Whats the wheelbase right now?

Keep it up.


Sean
Thanks Sean - sooner or later I will be after you for a valve and some pump/ general system advice :D

As for the height of the belly it really looks low but in those pics it is 27.5" to 28" off the ground depending where you measure it... I am shooting for 24" - 25" off the ground (frame down 3 or 4 in relation to the axles and then the tires will lift the whole deal 1" or 2" for a net loss of a couple of inches )

I could have probably squeezed the tranny in saving an extra inch or so out of the tunnel by raising the belly but I would rather be able to take stuff in and out without lube and a prybar :rolleyes: I am also planning on running a takeoff shaft from the alternator pulley that would drive a decent sized hydro pump which will live in the passenger side rocker panel dead space...

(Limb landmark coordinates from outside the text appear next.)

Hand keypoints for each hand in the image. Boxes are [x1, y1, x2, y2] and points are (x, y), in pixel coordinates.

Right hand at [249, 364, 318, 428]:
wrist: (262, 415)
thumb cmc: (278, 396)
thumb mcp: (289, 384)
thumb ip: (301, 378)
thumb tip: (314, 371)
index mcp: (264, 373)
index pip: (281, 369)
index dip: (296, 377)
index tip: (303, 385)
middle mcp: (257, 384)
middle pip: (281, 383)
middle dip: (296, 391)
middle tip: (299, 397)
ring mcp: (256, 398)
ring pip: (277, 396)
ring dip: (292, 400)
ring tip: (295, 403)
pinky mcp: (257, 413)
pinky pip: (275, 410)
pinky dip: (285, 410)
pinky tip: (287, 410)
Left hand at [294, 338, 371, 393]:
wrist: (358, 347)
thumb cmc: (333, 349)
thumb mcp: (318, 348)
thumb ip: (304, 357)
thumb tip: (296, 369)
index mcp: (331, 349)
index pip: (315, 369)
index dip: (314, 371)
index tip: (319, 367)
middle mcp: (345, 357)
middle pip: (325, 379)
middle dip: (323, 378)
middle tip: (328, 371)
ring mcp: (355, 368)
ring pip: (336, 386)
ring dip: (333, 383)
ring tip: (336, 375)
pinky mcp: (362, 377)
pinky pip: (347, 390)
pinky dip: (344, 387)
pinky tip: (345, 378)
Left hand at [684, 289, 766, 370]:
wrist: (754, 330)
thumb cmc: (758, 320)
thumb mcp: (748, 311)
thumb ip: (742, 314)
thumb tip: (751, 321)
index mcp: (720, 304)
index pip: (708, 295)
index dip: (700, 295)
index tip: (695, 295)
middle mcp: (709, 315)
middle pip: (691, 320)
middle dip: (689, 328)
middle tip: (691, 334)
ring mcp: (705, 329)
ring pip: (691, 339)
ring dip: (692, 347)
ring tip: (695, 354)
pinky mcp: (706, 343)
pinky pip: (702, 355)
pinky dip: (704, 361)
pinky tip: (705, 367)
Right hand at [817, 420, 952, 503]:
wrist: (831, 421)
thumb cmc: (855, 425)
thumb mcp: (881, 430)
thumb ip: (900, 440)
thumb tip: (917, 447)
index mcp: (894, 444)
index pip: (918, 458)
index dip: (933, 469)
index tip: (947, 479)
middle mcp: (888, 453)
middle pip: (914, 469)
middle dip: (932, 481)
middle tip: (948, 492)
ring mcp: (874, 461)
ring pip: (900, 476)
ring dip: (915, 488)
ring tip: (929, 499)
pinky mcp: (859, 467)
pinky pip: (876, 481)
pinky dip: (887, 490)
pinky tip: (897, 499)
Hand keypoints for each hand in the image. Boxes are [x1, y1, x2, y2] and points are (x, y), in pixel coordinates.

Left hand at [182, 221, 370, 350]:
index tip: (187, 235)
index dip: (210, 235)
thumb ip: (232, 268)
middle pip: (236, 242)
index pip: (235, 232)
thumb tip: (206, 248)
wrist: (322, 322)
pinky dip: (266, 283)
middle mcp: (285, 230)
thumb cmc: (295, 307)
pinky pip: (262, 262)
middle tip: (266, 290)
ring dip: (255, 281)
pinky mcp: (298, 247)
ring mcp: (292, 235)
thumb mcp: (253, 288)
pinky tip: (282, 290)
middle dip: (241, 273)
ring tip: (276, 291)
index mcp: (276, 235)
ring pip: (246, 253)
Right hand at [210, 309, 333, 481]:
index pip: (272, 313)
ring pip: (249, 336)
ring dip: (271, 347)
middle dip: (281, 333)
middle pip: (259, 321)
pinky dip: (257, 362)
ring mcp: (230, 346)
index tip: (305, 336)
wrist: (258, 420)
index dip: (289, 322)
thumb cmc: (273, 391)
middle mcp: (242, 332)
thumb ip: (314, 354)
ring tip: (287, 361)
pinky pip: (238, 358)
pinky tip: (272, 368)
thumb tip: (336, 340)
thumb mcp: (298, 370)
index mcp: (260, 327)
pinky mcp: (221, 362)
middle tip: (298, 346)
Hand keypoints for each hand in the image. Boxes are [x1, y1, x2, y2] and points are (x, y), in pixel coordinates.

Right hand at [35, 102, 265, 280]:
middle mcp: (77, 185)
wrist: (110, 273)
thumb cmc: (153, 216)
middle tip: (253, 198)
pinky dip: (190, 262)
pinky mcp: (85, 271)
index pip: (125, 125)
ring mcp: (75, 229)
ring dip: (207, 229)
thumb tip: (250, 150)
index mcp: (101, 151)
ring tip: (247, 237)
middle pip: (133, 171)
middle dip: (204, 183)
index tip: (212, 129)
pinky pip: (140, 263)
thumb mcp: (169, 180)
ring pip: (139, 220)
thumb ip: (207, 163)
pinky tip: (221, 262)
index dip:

The motor will sit very low - trans pan and oil pan sump are about 1/2" to 3/4" off those 2x3 crossmembers - this puts the valve cover about 8" short of the hood (also needed it so low to clear the booster for the brakes)

The current WB is 128" but that puts me at a very similar ratio to my XJ (WB = 105") which has 20" under the belly (I touch or hit it very rarely) and 38.5's - since the rear ride height will be adjustable I wont mind being a belly dragger too much as I can just bump up the rear of the frame to clear little hang ups... ;) How's the caddywompus coming these days!?